Dissecting the Ledger: Locating and Suppressing "Liar Circuits" in Financial Large Language Models
Soham Mirajkar
TL;DR
Financial LLMs suffer arithmetic hallucinations during numerical reasoning, addressed here with a mechanistic, causal-tracing framework. The authors identify a dual-stage circuit comprising distributed middle-layer computation and a late-layer aggregation bottleneck, pinpointing Layer 46 as the critical gatekeeper. Ablation of Layer 46 dramatically reduces hallucination confidence by $81.8\%$, and a linear probe trained on Layer 46 activations generalizes to unseen financial topics with $98\%$ accuracy, suggesting a universal geometry of arithmetic deception. These findings enable lightweight, topic-agnostic safety monitors that operate on internal state dynamics at aggregation layers.
Abstract
Large Language Models (LLMs) are increasingly deployed in high-stakes financial domains, yet they suffer from specific, reproducible hallucinations when performing arithmetic operations. Current mitigation strategies often treat the model as a black box. In this work, we propose a mechanistic approach to intrinsic hallucination detection.
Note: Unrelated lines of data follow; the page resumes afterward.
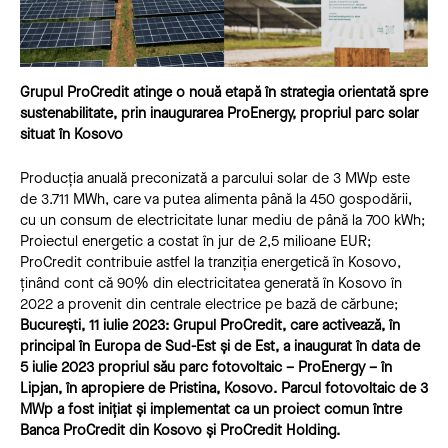
Grupul ProCredit atinge o nouă etapă în strategia orientată spre
sustenabilitate, prin
inaugurarea ProEnergy, propriul parc solar
situat în Kosovo
Producția anuală preconizată a parcului solar de 3 MWp este
de 3.711 MWh, care va putea alimenta până la 450 gospodării,
cu un consum de electricitate lunar mediu de până la 700 kWh;
Proiectul energetic a costat în jur de 2,5 milioane EUR;
ProCredit contribuie astfel la tranziția energetică în Kosovo,
ținând cont că 90% din electricitatea generată în Kosovo în
2022 a provenit din centrale electrice pe bază de cărbune;
București, 11 iulie 2023: Grupul ProCredit, care activează, în
principal în Europa de Sud-Est și de Est, a inaugurat în data de
5 iulie 2023 propriul său parc fotovoltaic – ProEnergy – în
Lipjan, în apropiere de Pristina, Kosovo. Parcul fotovoltaic de 3
MWp a fost inițiat și implementat ca un proiect comun între
Banca ProCredit din Kosovo și ProCredit Holding.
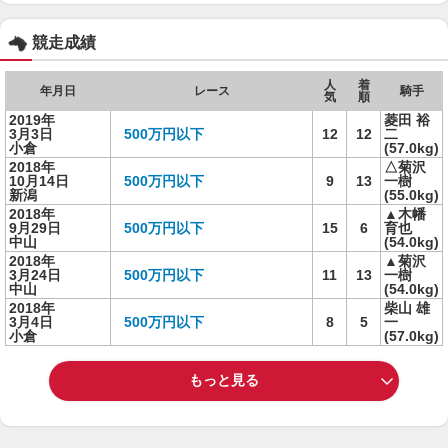
競走成績
人
着
年月日
レース
騎手
気
順
2019年
菱田 裕
3月3日
500万円以下
12
12
二
小倉
(57.0kg)
2018年
△菊沢
10月14日
500万円以下
9
13
一樹
新潟
(55.0kg)
2018年
▲木幡
9月29日
500万円以下
15
6
育也
中山
(54.0kg)
2018年
▲菊沢
3月24日
500万円以下
11
13
一樹
中山
(54.0kg)
2018年
柴山 雄
3月4日
500万円以下
8
5
一
小倉
(57.0kg)
もっと見る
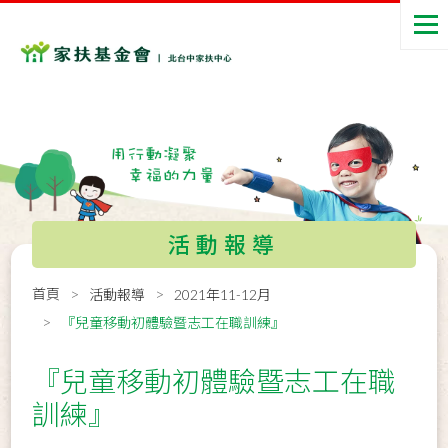
活動報導
首頁
活動報導
2021年11-12月
『兒童移動初體驗暨志工在職訓練』
『兒童移動初體驗暨志工在職
訓練』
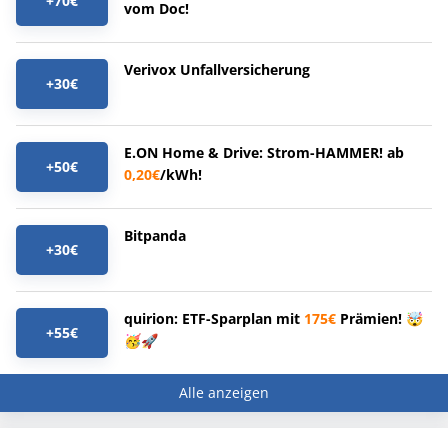
+70€
vom Doc!
Verivox Unfallversicherung
+30€
E.ON Home & Drive: Strom-HAMMER! ab
+50€
0,20€
/kWh!
Bitpanda
+30€
quirion: ETF-Sparplan mit
175€
Prämien! 🤯
+55€
🥳🚀
Alle anzeigen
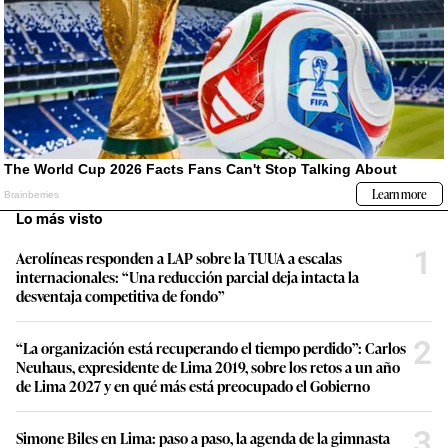
Lo más visto
1
Aerolíneas responden a LAP sobre la TUUA a escalas
internacionales: “Una reducción parcial deja intacta la
desventaja competitiva de fondo”
2
“La organización está recuperando el tiempo perdido”: Carlos
Neuhaus, expresidente de Lima 2019, sobre los retos a un año
de Lima 2027 y en qué más está preocupado el Gobierno
3
Simone Biles en Lima: paso a paso, la agenda de la gimnasta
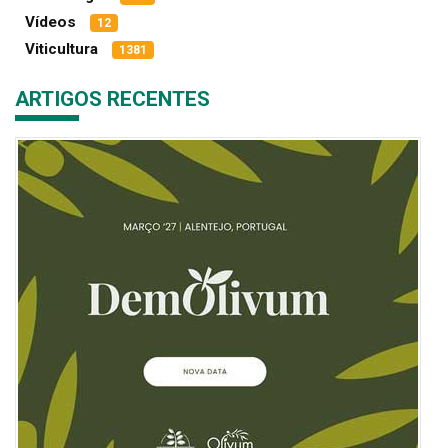
Vídeos
12
Viticultura
1381
ARTIGOS RECENTES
By applying Causal Tracing to the GPT-2 XL architecture on the ConvFinQA benchmark, we identify a dual-stage mechanism for arithmetic reasoning: a distributed computational scratchpad in middle layers (L12-L30) and a decisive aggregation circuit in late layers (specifically Layer 46). We verify this mechanism via an ablation study, demonstrating that suppressing Layer 46 reduces the model's confidence in hallucinatory outputs by 81.8%. Furthermore, we demonstrate that a linear probe trained on this layer generalizes to unseen financial topics with 98% accuracy, suggesting a universal geometry of arithmetic deception.